The cure is to make your consumer idempotent — safe to run twice with the same result. A common way is to remember the MessageId of every message you have already handled, and skip it if you see it again. This pairs beautifully with the Inbox Pattern, where you record processed message ids in a database table inside the same transaction as your work.

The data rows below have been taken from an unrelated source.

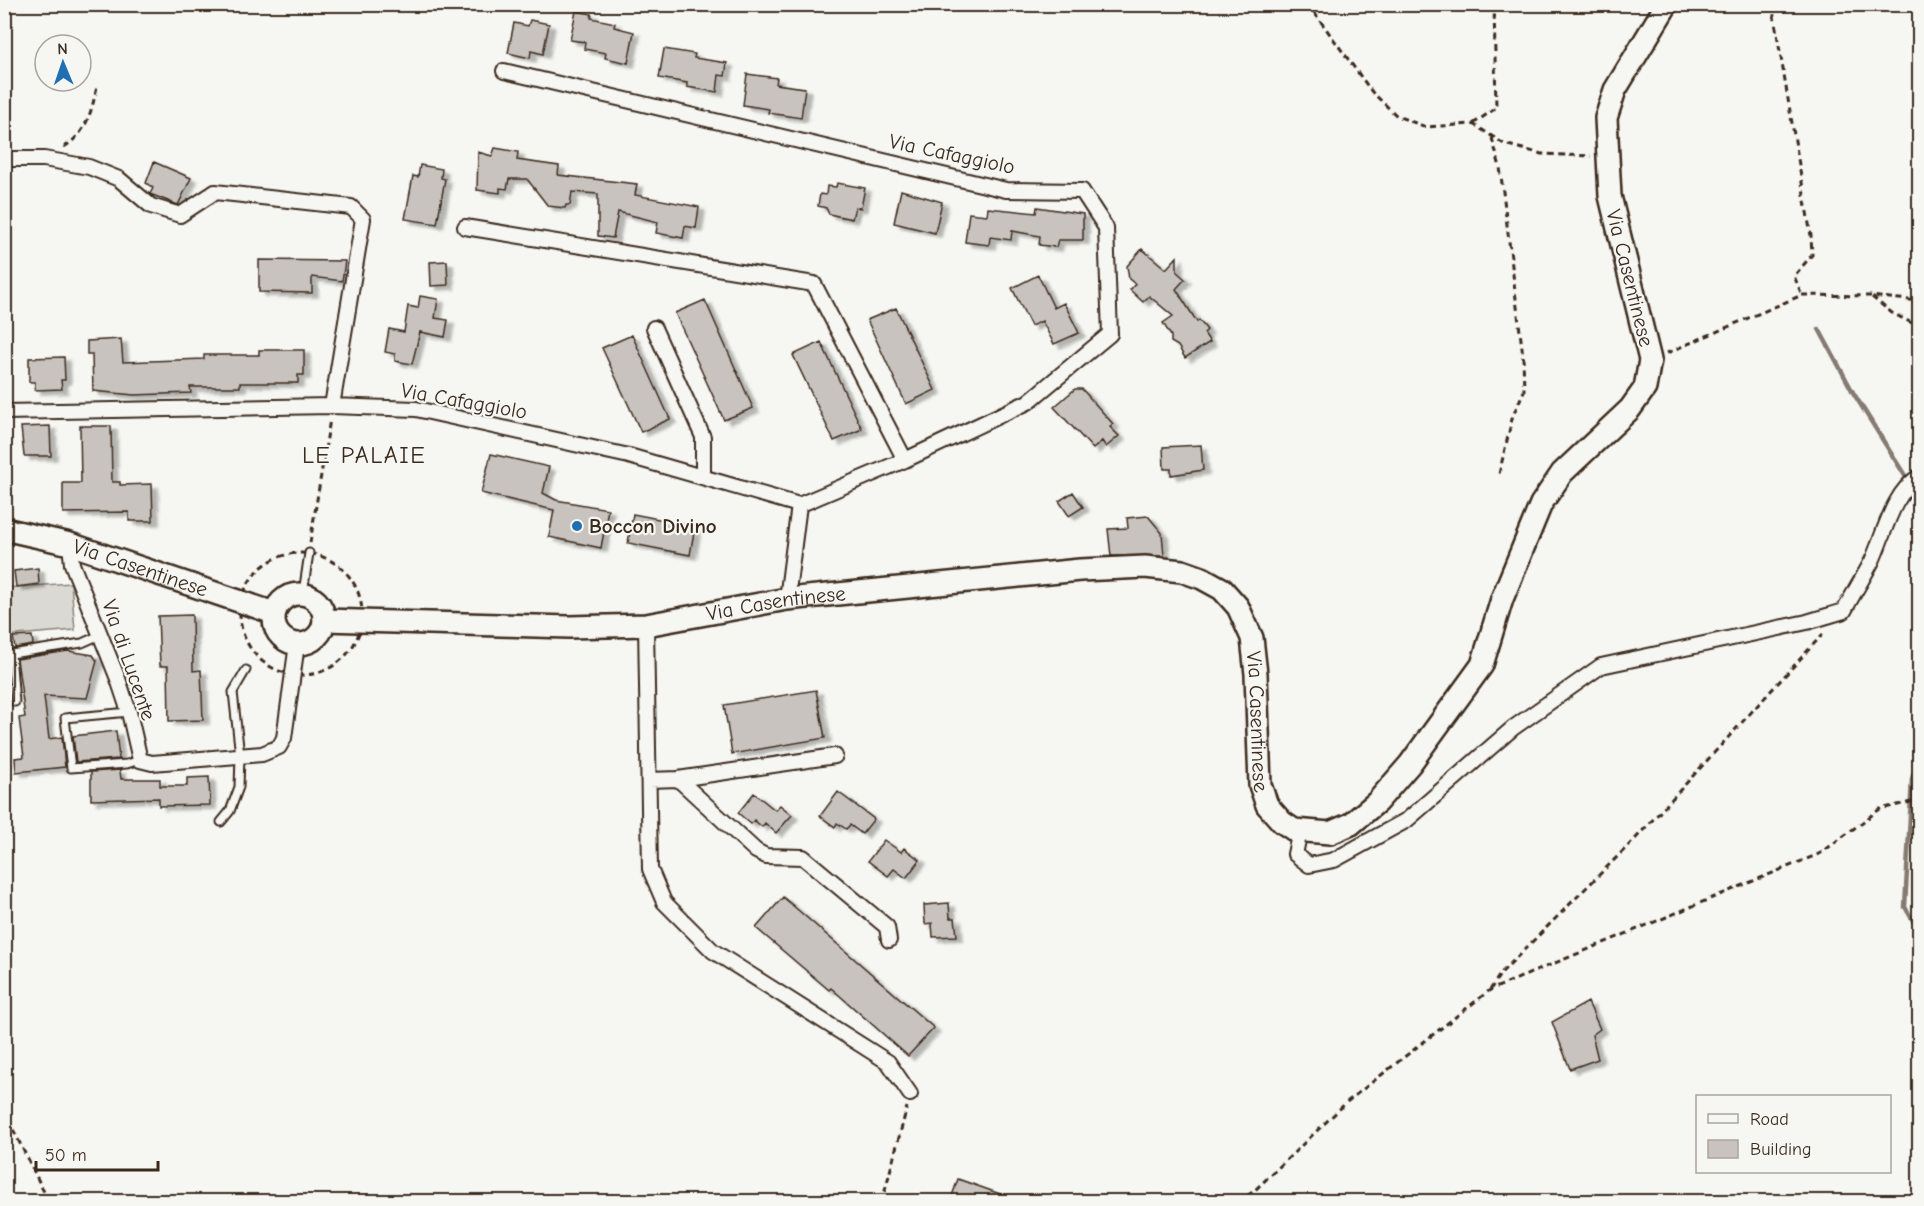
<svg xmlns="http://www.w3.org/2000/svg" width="1924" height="1206" font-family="'Comic Neue',sans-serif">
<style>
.green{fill:#dad9d3;stroke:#8a8278;stroke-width:1.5}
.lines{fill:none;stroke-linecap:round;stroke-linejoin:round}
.stream{stroke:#857a71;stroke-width:4.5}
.building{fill:#c8c3be;stroke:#3b2a1e;stroke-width:1.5;filter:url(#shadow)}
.lane-casing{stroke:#3b2a1e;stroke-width:11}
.street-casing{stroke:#3b2a1e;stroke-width:18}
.primary-casing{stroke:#3b2a1e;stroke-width:26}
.path{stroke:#3b2a1e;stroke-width:3;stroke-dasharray:6 4.5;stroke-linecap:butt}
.lane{stroke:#f6f6f2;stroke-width:7}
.street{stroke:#f6f6f2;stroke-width:14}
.primary{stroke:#f6f6f2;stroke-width:21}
.poi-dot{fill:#1f6fb2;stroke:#f6f6f2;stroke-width:2}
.labels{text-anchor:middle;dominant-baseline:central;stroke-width:4.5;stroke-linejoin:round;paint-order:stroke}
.street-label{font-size:21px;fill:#3b2a1e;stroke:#f6f6f2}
.poi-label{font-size:21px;font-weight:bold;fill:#3b2a1e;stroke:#f6f6f2;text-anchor:start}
.quarter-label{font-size:24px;letter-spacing:1.5px;fill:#3b2a1e;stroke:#f6f6f2}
</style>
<defs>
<filter id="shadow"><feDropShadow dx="6" dy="4" stdDeviation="1.5" flood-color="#0004"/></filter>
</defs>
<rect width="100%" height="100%" fill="#f6f6f2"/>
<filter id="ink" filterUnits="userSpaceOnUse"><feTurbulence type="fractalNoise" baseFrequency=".0167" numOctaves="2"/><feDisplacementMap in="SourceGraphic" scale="12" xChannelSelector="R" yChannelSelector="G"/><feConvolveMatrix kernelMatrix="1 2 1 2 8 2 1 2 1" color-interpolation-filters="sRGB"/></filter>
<g filter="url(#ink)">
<path class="green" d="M71,583L75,630L5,636V588Z"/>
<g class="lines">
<path class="stream" d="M1819,329L1854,394L1909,482L1920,526
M1920,753L1912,779L1905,907L1920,933
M1910,1202L1920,1186"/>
</g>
<path class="building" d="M576,11L592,14L591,18L615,23L614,27L634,32L628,63L605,58L606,53L584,49L585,42L570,40Z
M530,20L549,24L543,54L531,51L530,58L508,53L514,23L528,26Z
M664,49L695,54L694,58L727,63L725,76L719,75L717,92L687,87V83L659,78Z
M747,74L777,78L776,84L805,88L801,118L768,113L769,109L743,105Z
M495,148L518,152L517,160L559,166L558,175L637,184L635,195L699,207L696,228L685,226L683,238L656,233L658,222L618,212L613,238L598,236V194L572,192L570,205H566L565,208L548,206L527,179H509L507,189L500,188V193L477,190L478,152L492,156Z
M154,162L191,178L178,205L150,194L153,188L146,183Z
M420,165L442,169L441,178L445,179L437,224L405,219L413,176L418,177Z
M837,183L865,188L861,208L855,207L852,219L829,214L826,208L818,206L820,194L826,195L827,186L836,187Z
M901,190L942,202L935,233L894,223Z
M1037,207L1083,214V240H1058L1056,247L1039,245L1040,236L1012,231L1011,240L990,237L989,245L965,242L969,213L987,215L988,208L1036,213Z
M1142,249L1166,269L1177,257V272L1185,279L1176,289L1197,322L1199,320L1207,330L1204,333L1210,342L1185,358L1178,346L1171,342V336L1163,323L1173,316L1149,296L1143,302L1130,290L1135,284L1129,279L1127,266Z
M259,260L345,261L342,281L312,277V293L259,292Z
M447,261L448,285L431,286L430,262Z
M1038,275L1054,308L1064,303L1079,333L1054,344L1042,321L1031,326L1012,288Z
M420,296L438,299L435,318L448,320L445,337L420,332L412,364L395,361V354L385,352L389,329L404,332L408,306L418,308Z
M705,300L753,408L724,420L675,313Z
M896,308L935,390L906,404L867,320Z
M632,335L670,419L641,432L602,348Z
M121,339L123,362L204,359V355H259V350H304V375H298V383H240V387H190L191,393L134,395L93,391L92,354H87V341Z
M821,342L862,429L834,441L793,355Z
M64,357L65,380H61L62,389L35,390V382H29V358Z
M1075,389H1082L1113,424L1110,427L1119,436L1106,447L1102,441L1093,449L1054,407Z
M50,426L51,456H24L21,427Z
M80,426H111L112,482H120V485L152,484L153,521H129V512L63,513V483H81Z
M1201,445L1203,470L1171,475V469H1164L1163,447Z
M491,454L549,467L543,493L556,500L608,509L601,548L549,537L554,510L481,493Z
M1073,492L1083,507L1069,516L1059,501Z
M633,514L695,526L690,555L628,543Z
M1148,516L1162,533L1164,556H1111L1108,529L1128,528L1127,518Z
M38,568L39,584L16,587L14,571Z
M192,615L193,671L201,670L203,720L169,721L168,666H160L158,616Z
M32,636L33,645L15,648L13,637Z
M68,651L93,655L97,661L87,698L44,696L49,739L62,737L65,767L16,772L15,758L24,757L19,718L25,717L17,659Z
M816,690L825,738L732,754L724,705Z
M116,731L119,759L76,762L73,736Z
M120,770L121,779H160V786H187V778L209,777L210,805L159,806V798L91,800V772Z
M838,792L874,819L862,834L850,825L846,829L837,823L835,827L820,816Z
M754,793L775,810L780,805L792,815L776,833L765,823L762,827L754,820L751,824L738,813Z
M884,840L901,852L904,848L920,860L906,878L894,869L888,876L868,861Z
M783,897L934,1028L908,1056L831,988L829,990L756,928Z
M949,903L950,918H955L957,936L933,937L932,923L925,924L924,905Z
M1588,1002L1600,1029L1592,1035L1598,1059L1570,1069L1552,1022Z
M958,1179L1017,1200L1016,1202H956L958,1198L952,1196Z"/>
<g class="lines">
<defs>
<path id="lane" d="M303,593L309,553
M15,702L11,654L82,643L100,635
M129,712L65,718L71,768L127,764L140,760
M221,822L230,811L239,787L240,756L233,692L246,670"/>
<path id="street" d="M4,159H44L89,167L119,179L151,206L180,215L215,192L351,207L363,219L332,406
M465,227L814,284L905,460
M654,328L703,437V476
M4,412L332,406L416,409L629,456L799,505L905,460L1028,402L1110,334L1106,228L1082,191L1006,190L504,71
M70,544L72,564L118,679L129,712L140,760L152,763L262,754L279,747L284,738L297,644
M787,599L799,505
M646,625L650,869L664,902L713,951L888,1062L910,1094
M678,779L835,756
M649,780L678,779L756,851L766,856L803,857L887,927L889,940
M1300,831L1295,854L1309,865L1334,860L1407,820L1513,728L1601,666L1807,622L1844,611C1853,594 1863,578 1872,561C1885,533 1892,493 1920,476"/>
<g id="primary">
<path id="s1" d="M4,529L70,544L274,613"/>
<circle cx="299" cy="619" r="25"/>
<path id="s2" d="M324,620L569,627L646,625L787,599L1080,570L1145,567L1182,571L1202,578L1222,589L1238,607L1252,638L1256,674L1260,785L1267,805L1282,822L1294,830L1330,833L1351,824L1377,802L1410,764L1482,665L1502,599L1541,504L1562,473L1630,409L1645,388L1650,360L1610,196L1606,118L1615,90L1667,4"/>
</g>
</defs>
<use href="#lane" class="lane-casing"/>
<use href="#street" class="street-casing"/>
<use href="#primary" class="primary-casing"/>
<path class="path" d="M1308,4L1372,92L1397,116L1426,127L1473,124L1504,144L1542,154L1591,156
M1772,4L1811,236L1812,255L1794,276L1802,295
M1473,124L1496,108L1494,4
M1492,138L1500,167L1512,266L1523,356L1524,391L1513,415L1499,474
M64,147C87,133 91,112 97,87
M1872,297L1892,313L1920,327
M1667,353L1802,295L1870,296L1920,301
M310,543L330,419
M240 614a61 61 0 1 1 122 0a61 61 0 1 1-122 0Z
M1490,990L1501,973L1636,838L1823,634
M4,1111L49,1202
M882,1202L907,1107
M1239,1202L1255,1190L1348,1101L1490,990L1821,853L1880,809L1920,800"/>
<use href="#lane" class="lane"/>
<use href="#street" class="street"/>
<use href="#primary" class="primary"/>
</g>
</g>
<circle class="poi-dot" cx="577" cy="526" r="6"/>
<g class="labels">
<g class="street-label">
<text transform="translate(952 154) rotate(12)">Via Cafaggiolo</text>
<text transform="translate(1630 278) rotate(76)">Via Casentinese</text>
<text transform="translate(464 401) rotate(10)">Via Cafaggiolo</text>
<text stroke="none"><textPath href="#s1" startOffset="142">Via Casentinese</textPath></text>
<text stroke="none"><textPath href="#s2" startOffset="454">Via Casentinese</textPath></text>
<text transform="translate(129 660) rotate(71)">Via di Lucente</text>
<text stroke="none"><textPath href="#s2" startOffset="1048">Via Casentinese</textPath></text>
</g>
<g class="poi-label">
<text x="589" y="526">Boccon Divino</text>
</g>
<g class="quarter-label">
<text x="364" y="455">LE PALAIE</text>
</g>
</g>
<rect width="1924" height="1206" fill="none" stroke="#f6f6f2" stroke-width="24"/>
<rect x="12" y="12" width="1900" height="1182" fill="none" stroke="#3b2a1e" stroke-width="2" filter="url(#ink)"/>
<rect x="1696" y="1095" width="195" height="78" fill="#f6f6f2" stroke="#aba49d" stroke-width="1.5"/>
<rect x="1708" y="1114" width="30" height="9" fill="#f6f6f2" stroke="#aba49d" stroke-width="1.5"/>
<text x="1750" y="1125" font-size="18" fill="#3b2a1e">Road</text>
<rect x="1708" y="1140" width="30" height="18" fill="#c8c3be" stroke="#aba49d" stroke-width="1.5"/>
<text x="1750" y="1155" font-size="18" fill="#3b2a1e">Building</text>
<g transform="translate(63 63) rotate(358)"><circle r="28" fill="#f6f6f2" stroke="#aba49d" stroke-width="1.5"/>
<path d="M0-4.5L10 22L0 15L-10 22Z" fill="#1f6fb2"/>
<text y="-9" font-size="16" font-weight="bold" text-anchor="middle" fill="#3b2a1e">N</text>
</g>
<path d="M36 1161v9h122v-9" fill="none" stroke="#3b2a1e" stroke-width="3"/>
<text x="45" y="1161" font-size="18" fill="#3b2a1e" stroke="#f6f6f2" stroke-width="4.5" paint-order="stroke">50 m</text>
</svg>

private async Task OnMessageAsync(ProcessMessageEventArgs args)
{
    var messageId = args.Message.MessageId;
 
    // Skip work we have already done (idempotency check).
    if (await _inbox.AlreadyProcessedAsync(messageId))
    {
        await args.CompleteMessageAsync(args.Message);
        return;
    }
 
    // ... do the real work ...
 
    await _inbox.MarkProcessedAsync(messageId);
    await args.CompleteMessageAsync(args.Message);
}

A note on libraries: MassTransit and MediatR

You may have heard of MassTransit and MediatR, which sit on top of brokers like Azure Service Bus and make messaging feel tidy. They are good tools, but be aware that both have moved to a commercial license for newer versions. For learning, hobby projects, or small teams, the plain Azure.Messaging.ServiceBus SDK shown above is completely free and is all you need. You can always add a higher-level library later if your team decides the license fits.

Good habits to remember

A few simple rules keep an event-driven system healthy:

  • Reuse one ServiceBusClient. It holds the connection. Making new ones per message is slow and wasteful.
  • Keep events small and self-describing. Send ids and key facts, not whole giant objects.
  • Version your events. Add fields carefully so old consumers do not break.
  • Watch the dead-letter queue. Set an alert. A growing dead-letter queue means something is failing.
  • Make consumers idempotent. Assume every message can arrive twice.
  • Use filters. Let the broker do the sorting so each service stays simple.

Quick recap

  • Event-driven microservices talk through a notice board, not direct phone calls, so one slow service does not freeze the others.
  • Azure Service Bus offers queues (one reader) and topics with subscriptions (many readers). For events that many services care about, use topics.
  • Use the modern Azure.Messaging.ServiceBus package. Reuse a single ServiceBusClient for the whole app.
  • Publish events with a ServiceBusSender, and receive them with a ServiceBusProcessor inside a BackgroundService.
  • Each message is locked, then completed, abandoned, or sent to the dead-letter queue — nothing is lost by accident.
  • Delivery is at-least-once, so make consumers idempotent, ideally with the Inbox Pattern.
  • Subscription filters let each service receive only the events it cares about.
  • MassTransit and MediatR are now commercially licensed; the plain SDK is free and enough to learn with.